Libyan rebels let Russian journalists go
Russia’s newspaper Komsomolskaya Pravda (KP) says that their special correspondents Dmitry Steshin and Aleksandr Kots managed to make a telephone call and report that they had been released. The three-man crew of Russian broadcaster NTV, consisting of correspondent Yury Kuchinsky, producer Aleksandr Viktorov and cameraman Aleksandr Bolotnikov, is also reported to have been set free, according to Russia’s news agency RIA Novosti that refers to NTV’s press service.
On being detained, all the five correspondents were taken to Benghazi, the opposition’s stronghold. KP journalists reported that they were kept at a military base near the city. The rebels took away their documents and equipment, but did not provide any explanations. They seemed to want to make sure that the journalists were not connected with Gaddafi’s forces before letting the correspondents go.
KP’s Deputy Editor-in-chief Andrey Baranov stated that Kotz and Steshin were captured by the rebels at Ajdabiya’s gate.The journalists were on their way to Ajdabiya to estimate the current state of affairs there. “The rebels put them through a long interrogation. Neither press ID cards, nor camera permits have produced any impression on the rebels,” said Baranov.
Russia’s Foreign Minister Sergey Lavrov said Russia’s ambassadors in Italy and Turkey have requested their Italian and Turkish colleagues to address the Libyans through their consulates in Benghazi to facilitate the journalists’ release, Russia’s news agency Interfax reported.
"Of course, we are worried about the fact that our journalists have been seized in eastern Libya by the opposition,” Lavrov said on Friday. “I think that we can turn to the leadership of countries that reportedly might have their special forces on the ground. This is a serious matter, and we don't want to miss a chance which will allow us to successfully release our journalists."
Russia's envoy to NATO Dmitry Rogozin addressed the alliance on Friday with a request to assist in the release of the captured journalists. The UN office in Brussels received a request of the same nature, the Russian Foreign Affairs Ministry said.
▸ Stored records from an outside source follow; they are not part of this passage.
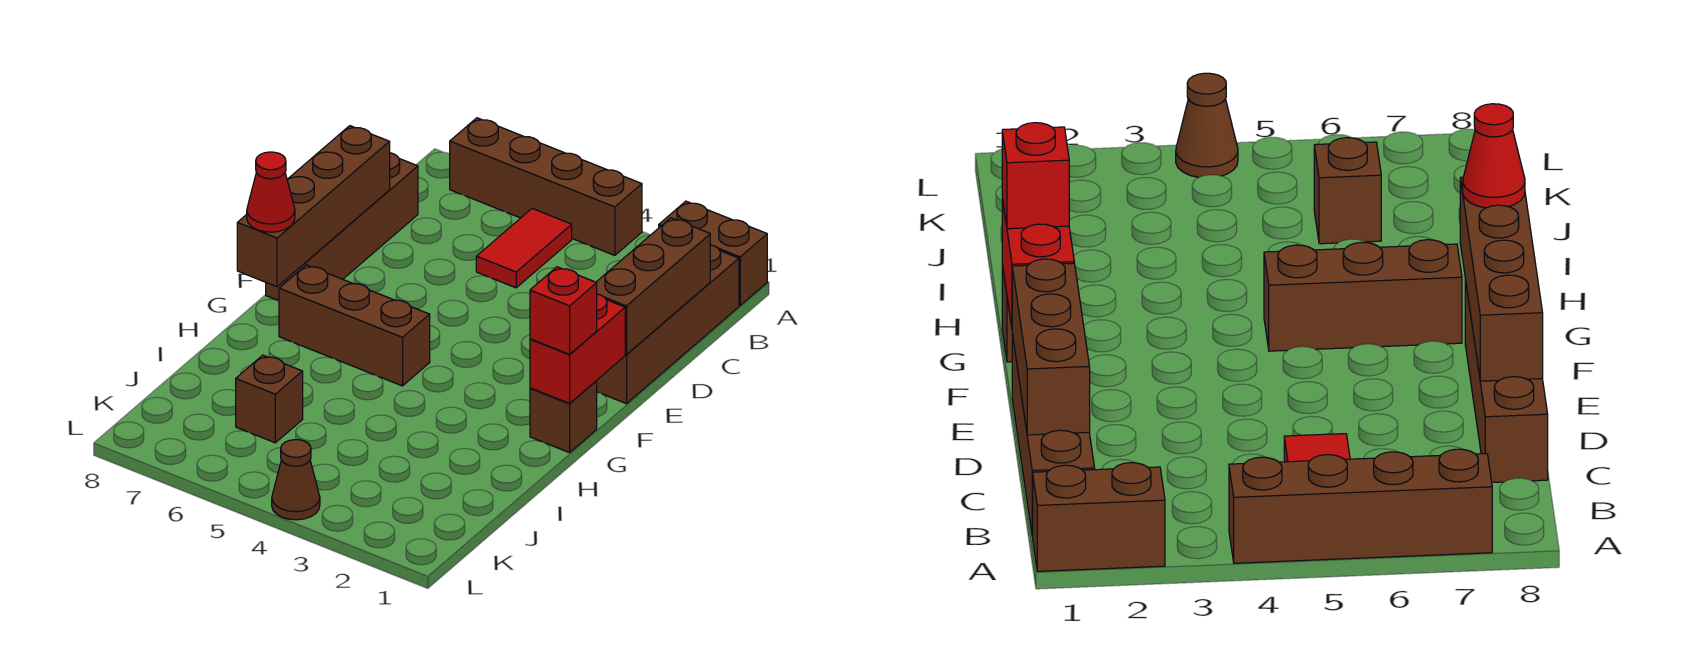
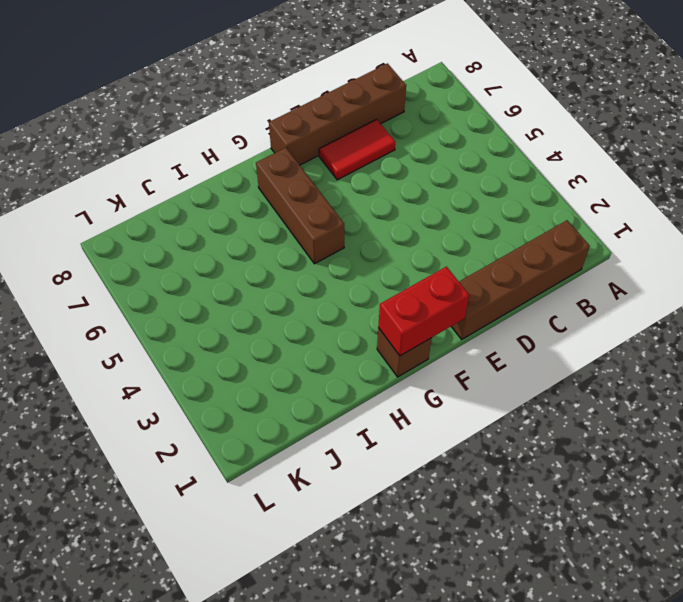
red 1x2 tile [319,119,395,180] -> red 1x2 tile moved to [476,209,572,288]
none -> brown 1x2 brick [659,201,767,305]
none -> brown 1x4 brick [450,118,642,255]
none -> brown 1x1 brick [236,355,303,443]

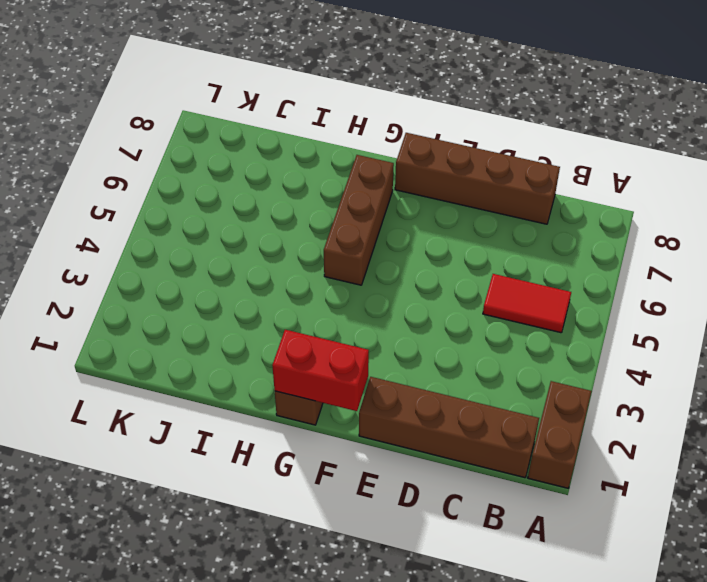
none -> brown 1x4 brick [450,118,642,255]
none -> brown 1x1 brick [236,355,303,443]
none -> brown 1x1 cone [272,440,320,520]

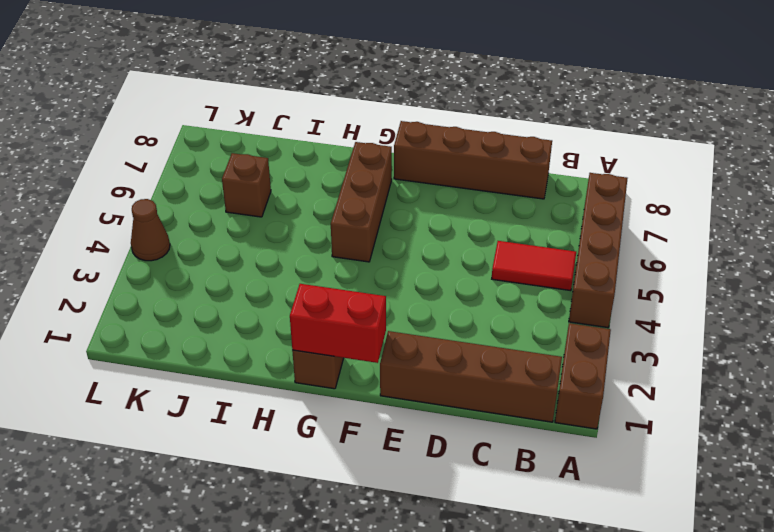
none -> brown 1x3 brick [596,218,710,354]
none -> brown 1x4 brick [237,126,390,287]
none -> red 1x1 brick [530,267,597,354]

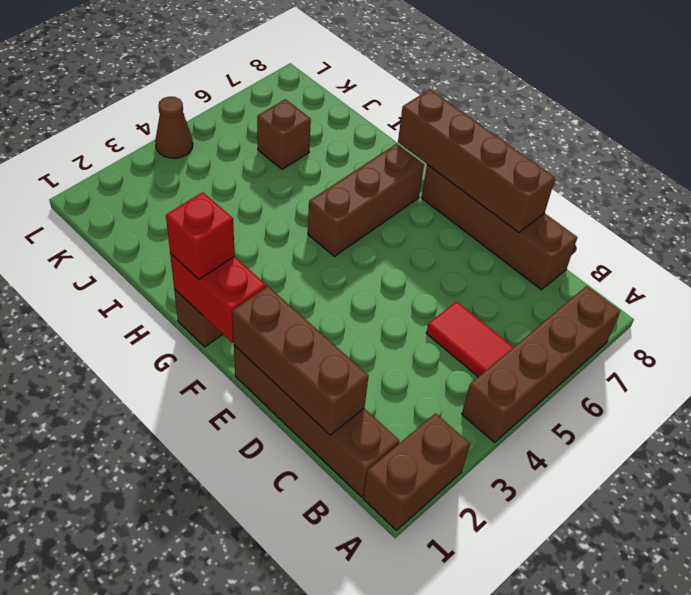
none -> red 1x1 cone [247,152,295,232]

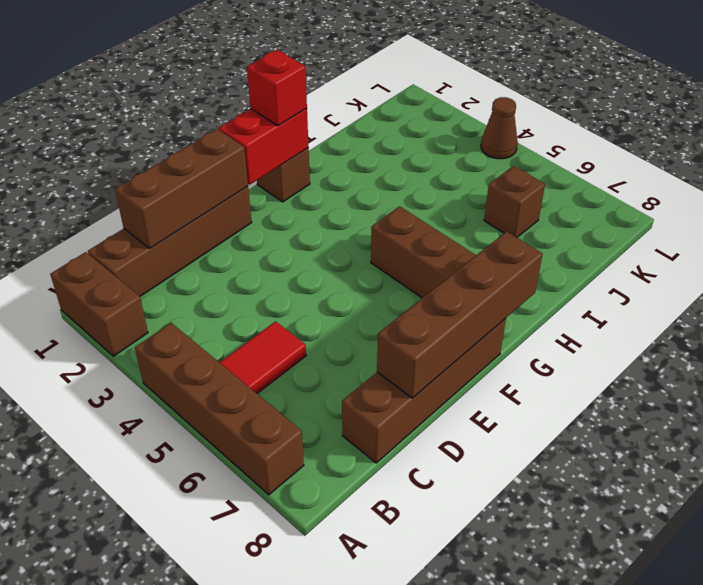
none -> red 1x1 cone [247,152,295,232]

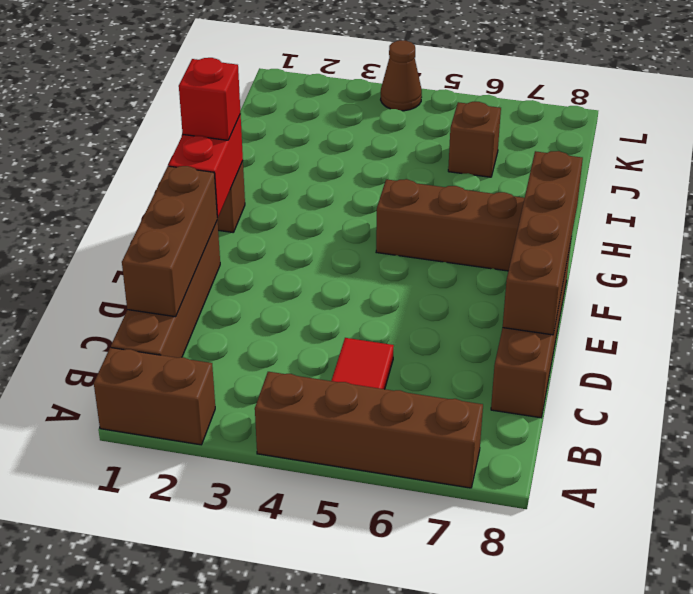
none -> red 1x1 cone [247,152,295,232]

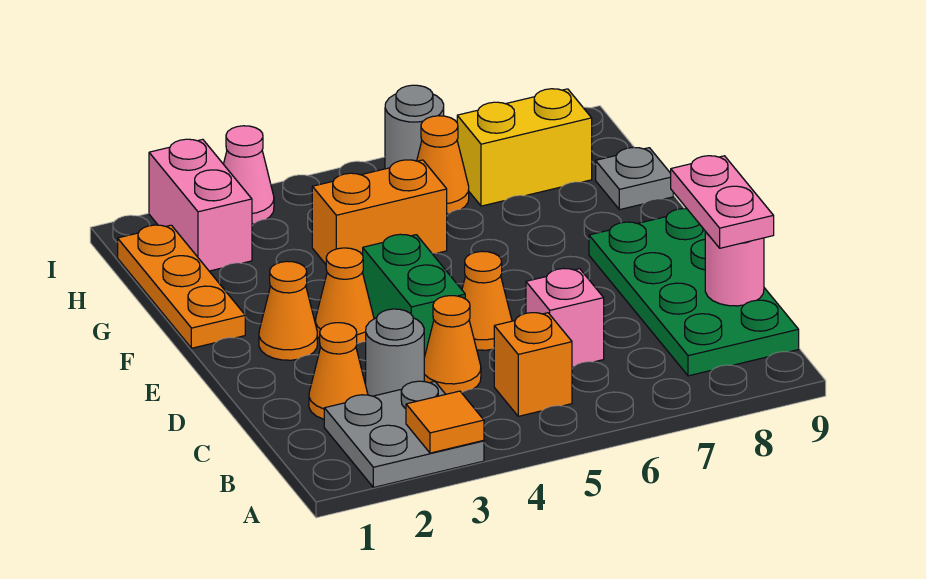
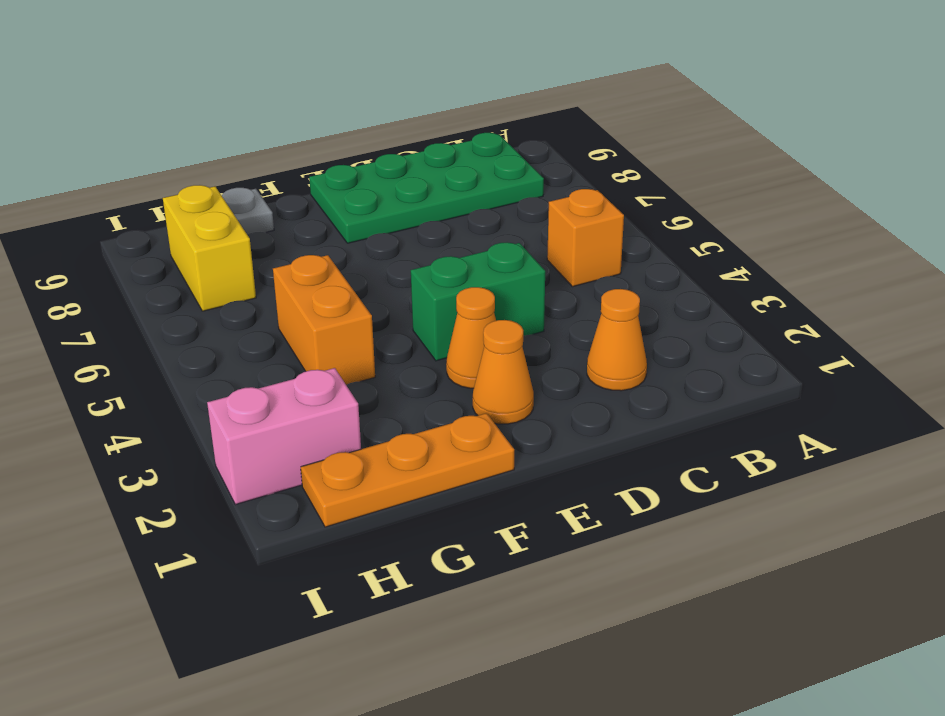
none -> grey 2x2 plate [324,381,484,487]
none -> grey 1x1 round brick [366,309,424,396]
none -> orange 1x1 cone [424,296,481,394]

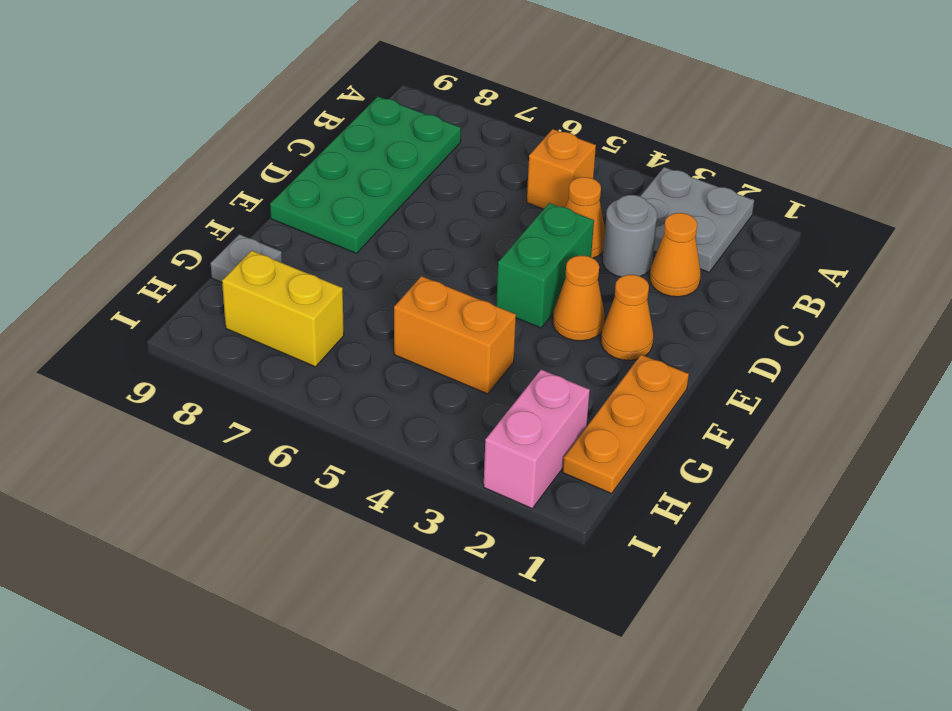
none -> pink 1x1 brick [526,268,604,367]
none -> orange 1x1 cone [462,251,512,350]
none -> orange 1x1 cone [417,116,469,214]

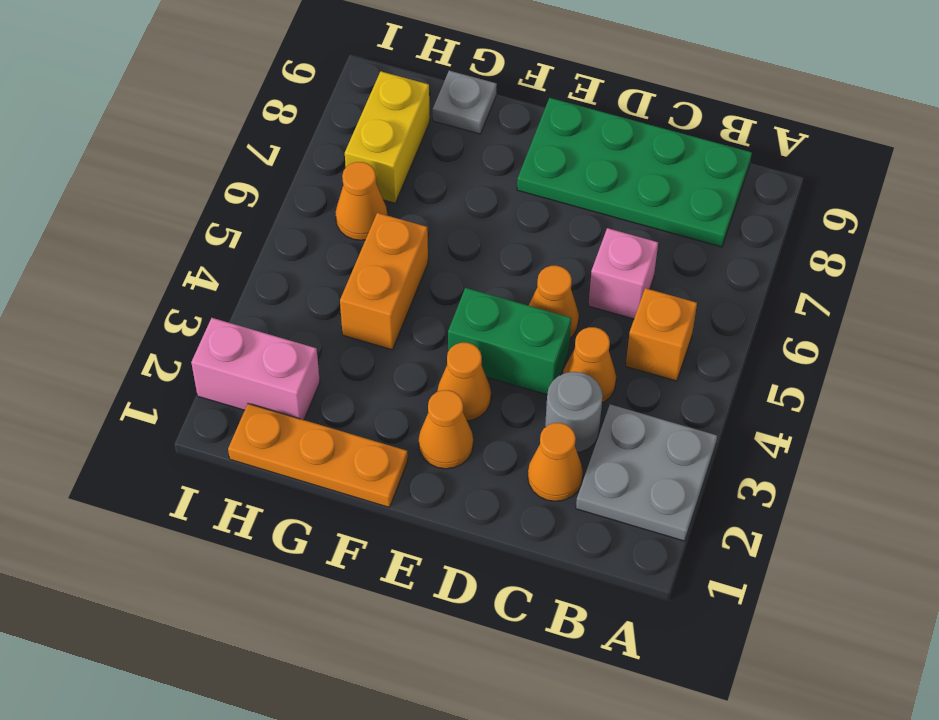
none -> pink 1x1 cone [224,126,274,224]
none -> grey 1x1 round brick [385,85,444,169]
none -> orange 1x1 tile [406,391,484,453]

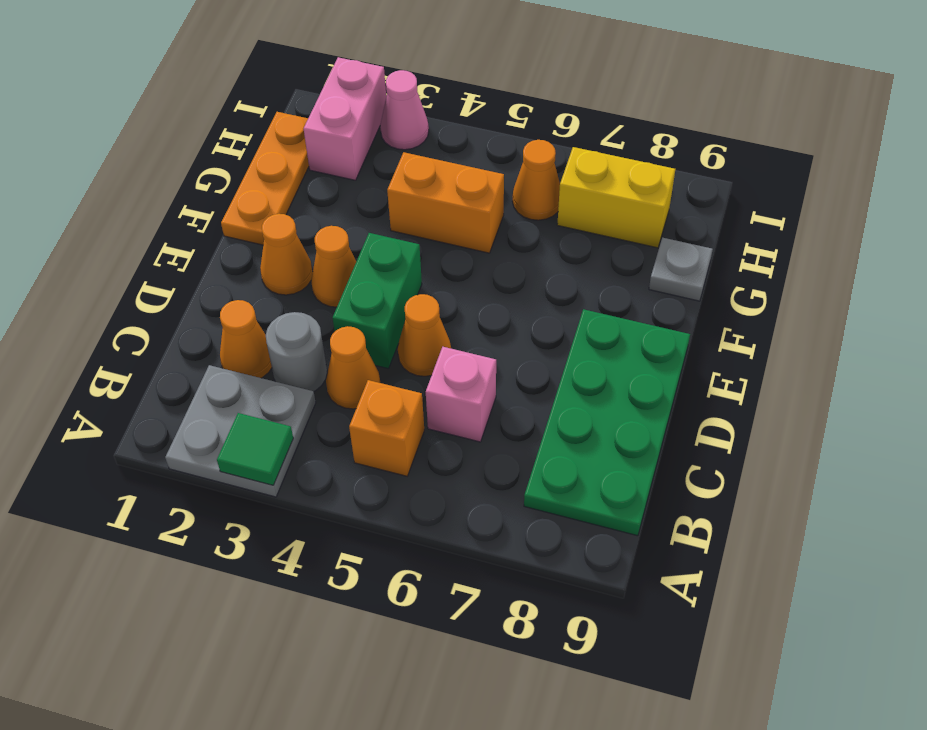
green 1x1 tile [217,413,293,485] -> orange 1x1 tile [406,391,484,453]
none -> grey 1x1 round brick [385,85,444,169]
none -> pink 1x1 round brick [705,231,764,306]
none -> pink 1x2 plate [671,156,774,248]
On April 8, Libya’s city of Ajdabiya was awash with fighting. Thousands of rebels and civilians started making their escape to the city of Benghazi. The massive retreat was caused by pro-Gaddafi troops rumored to be approaching the city.
Opposition forces prohibited journalists as early as April 1 from leaving Ajdabiya, as the city was just 40 km away from what was then the frontline. Ajdabiya, which is also called “Benghazi’s gate”, is the location of Libya’s National Council, created and proclaimed by the Libyan opposition as the official governing body of the North African country.
Up to April 8, as many as 13 press representatives were captured or have gone missing in Libya, according to the Committee to Protect Journalists (CPJ). This figure includes four Al-Jazeera correspondents; two Agence France-Presse journalists; one Getty Image photographer and six Libyan journalists. Two press representatives were killed: a Libyan correspondent and an Al-Jazeera crewman.
Four other journalists of The New York Times, who entered Libya without visas, were seized in mid-March in Ajdabiya and released on March 21 with the assistance of Turkish diplomats.